— Start Exercise material —

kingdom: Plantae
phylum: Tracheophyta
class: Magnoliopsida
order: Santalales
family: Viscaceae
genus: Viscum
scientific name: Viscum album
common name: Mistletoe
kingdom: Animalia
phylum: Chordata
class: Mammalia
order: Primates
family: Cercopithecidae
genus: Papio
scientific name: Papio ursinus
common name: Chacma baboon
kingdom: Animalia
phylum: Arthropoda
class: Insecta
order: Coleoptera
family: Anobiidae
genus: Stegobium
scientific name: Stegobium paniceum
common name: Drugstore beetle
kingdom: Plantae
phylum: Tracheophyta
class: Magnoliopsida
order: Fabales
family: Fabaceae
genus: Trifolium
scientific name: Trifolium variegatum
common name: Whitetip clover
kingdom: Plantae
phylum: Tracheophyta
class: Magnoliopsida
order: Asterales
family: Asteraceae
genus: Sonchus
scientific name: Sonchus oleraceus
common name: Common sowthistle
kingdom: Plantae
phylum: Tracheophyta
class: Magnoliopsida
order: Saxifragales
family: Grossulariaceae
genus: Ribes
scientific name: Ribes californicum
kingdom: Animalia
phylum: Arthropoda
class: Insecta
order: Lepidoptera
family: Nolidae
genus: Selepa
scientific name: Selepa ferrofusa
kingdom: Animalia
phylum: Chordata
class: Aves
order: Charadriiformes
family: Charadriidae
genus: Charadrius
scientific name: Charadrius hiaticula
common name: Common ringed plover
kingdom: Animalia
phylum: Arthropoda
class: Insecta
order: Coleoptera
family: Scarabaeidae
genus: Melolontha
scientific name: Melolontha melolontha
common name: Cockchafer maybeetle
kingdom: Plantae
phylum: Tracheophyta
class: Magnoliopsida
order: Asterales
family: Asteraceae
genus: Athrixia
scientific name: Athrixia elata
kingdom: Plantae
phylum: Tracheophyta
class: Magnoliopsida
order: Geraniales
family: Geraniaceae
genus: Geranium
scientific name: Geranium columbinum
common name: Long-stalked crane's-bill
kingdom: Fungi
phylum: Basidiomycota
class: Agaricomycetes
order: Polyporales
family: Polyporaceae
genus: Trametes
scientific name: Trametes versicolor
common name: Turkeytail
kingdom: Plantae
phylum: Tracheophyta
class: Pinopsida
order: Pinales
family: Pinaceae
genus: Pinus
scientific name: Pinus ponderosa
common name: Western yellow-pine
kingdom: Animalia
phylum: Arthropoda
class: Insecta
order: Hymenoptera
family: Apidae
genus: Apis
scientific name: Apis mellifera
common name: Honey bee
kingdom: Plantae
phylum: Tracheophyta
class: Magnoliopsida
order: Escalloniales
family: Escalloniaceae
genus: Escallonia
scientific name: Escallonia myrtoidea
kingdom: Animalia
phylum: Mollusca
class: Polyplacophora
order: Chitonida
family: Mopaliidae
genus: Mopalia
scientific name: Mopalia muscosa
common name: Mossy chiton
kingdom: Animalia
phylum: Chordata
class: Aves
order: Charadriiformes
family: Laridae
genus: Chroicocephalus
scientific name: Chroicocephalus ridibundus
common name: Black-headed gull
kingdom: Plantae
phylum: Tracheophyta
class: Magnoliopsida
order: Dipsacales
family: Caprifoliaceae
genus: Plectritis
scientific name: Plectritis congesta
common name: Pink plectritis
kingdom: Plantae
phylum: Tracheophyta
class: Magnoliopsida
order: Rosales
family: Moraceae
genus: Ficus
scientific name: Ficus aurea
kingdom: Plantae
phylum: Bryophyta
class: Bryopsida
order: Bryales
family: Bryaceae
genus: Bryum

— End Exercise material —

Given request —
Give all the lines above as a numbered list, leaving out any blank lines.

Task output —
1. kingdom: Plantae
2. phylum: Tracheophyta
3. class: Magnoliopsida
4. order: Santalales
5. family: Viscaceae
6. genus: Viscum
7. scientific name: Viscum album
8. common name: Mistletoe
9. kingdom: Animalia
10. phylum: Chordata
11. class: Mammalia
12. order: Primates
13. family: Cercopithecidae
14. genus: Papio
15. scientific name: Papio ursinus
16. common name: Chacma baboon
17. kingdom: Animalia
18. phylum: Arthropoda
19. class: Insecta
20. order: Coleoptera
21. family: Anobiidae
22. genus: Stegobium
23. scientific name: Stegobium paniceum
24. common name: Drugstore beetle
25. kingdom: Plantae
26. phylum: Tracheophyta
27. class: Magnoliopsida
28. order: Fabales
29. family: Fabaceae
30. genus: Trifolium
31. scientific name: Trifolium variegatum
32. common name: Whitetip clover
33. kingdom: Plantae
34. phylum: Tracheophyta
35. class: Magnoliopsida
36. order: Asterales
37. family: Asteraceae
38. genus: Sonchus
39. scientific name: Sonchus oleraceus
40. common name: Common sowthistle
41. kingdom: Plantae
42. phylum: Tracheophyta
43. class: Magnoliopsida
44. order: Saxifragales
45. family: Grossulariaceae
46. genus: Ribes
47. scientific name: Ribes californicum
48. kingdom: Animalia
49. phylum: Arthropoda
50. class: Insecta
51. order: Lepidoptera
52. family: Nolidae
53. genus: Selepa
54. scientific name: Selepa ferrofusa
55. kingdom: Animalia
56. phylum: Chordata
57. class: Aves
58. order: Charadriiformes
59. family: Charadriidae
60. genus: Charadrius
61. scientific name: Charadrius hiaticula
62. common name: Common ringed plover
63. kingdom: Animalia
64. phylum: Arthropoda
65. class: Insecta
66. order: Coleoptera
67. family: Scarabaeidae
68. genus: Melolontha
69. scientific name: Melolontha melolontha
70. common name: Cockchafer maybeetle
71. kingdom: Plantae
72. phylum: Tracheophyta
73. class: Magnoliopsida
74. order: Asterales
75. family: Asteraceae
76. genus: Athrixia
77. scientific name: Athrixia elata
78. kingdom: Plantae
79. phylum: Tracheophyta
80. class: Magnoliopsida
81. order: Geraniales
82. family: Geraniaceae
83. genus: Geranium
84. scientific name: Geranium columbinum
85. common name: Long-stalked crane's-bill
86. kingdom: Fungi
87. phylum: Basidiomycota
88. class: Agaricomycetes
89. order: Polyporales
90. family: Polyporaceae
91. genus: Trametes
92. scientific name: Trametes versicolor
93. common name: Turkeytail
94. kingdom: Plantae
95. phylum: Tracheophyta
96. class: Pinopsida
97. order: Pinales
98. family: Pinaceae
99. genus: Pinus
100. scientific name: Pinus ponderosa
101. common name: Western yellow-pine
102. kingdom: Animalia
103. phylum: Arthropoda
104. class: Insecta
105. order: Hymenoptera
106. family: Apidae
107. genus: Apis
108. scientific name: Apis mellifera
109. common name: Honey bee
110. kingdom: Plantae
111. phylum: Tracheophyta
112. class: Magnoliopsida
113. order: Escalloniales
114. family: Escalloniaceae
115. genus: Escallonia
116. scientific name: Escallonia myrtoidea
117. kingdom: Animalia
118. phylum: Mollusca
119. class: Polyplacophora
120. order: Chitonida
121. family: Mopaliidae
122. genus: Mopalia
123. scientific name: Mopalia muscosa
124. common name: Mossy chiton
125. kingdom: Animalia
126. phylum: Chordata
127. class: Aves
128. order: Charadriiformes
129. family: Laridae
130. genus: Chroicocephalus
131. scientific name: Chroicocephalus ridibundus
132. common name: Black-headed gull
133. kingdom: Plantae
134. phylum: Tracheophyta
135. class: Magnoliopsida
136. order: Dipsacales
137. family: Caprifoliaceae
138. genus: Plectritis
139. scientific name: Plectritis congesta
140. common name: Pink plectritis
141. kingdom: Plantae
142. phylum: Tracheophyta
143. class: Magnoliopsida
144. order: Rosales
145. family: Moraceae
146. genus: Ficus
147. scientific name: Ficus aurea
148. kingdom: Plantae
149. phylum: Bryophyta
150. class: Bryopsida
151. order: Bryales
152. family: Bryaceae
153. genus: Bryum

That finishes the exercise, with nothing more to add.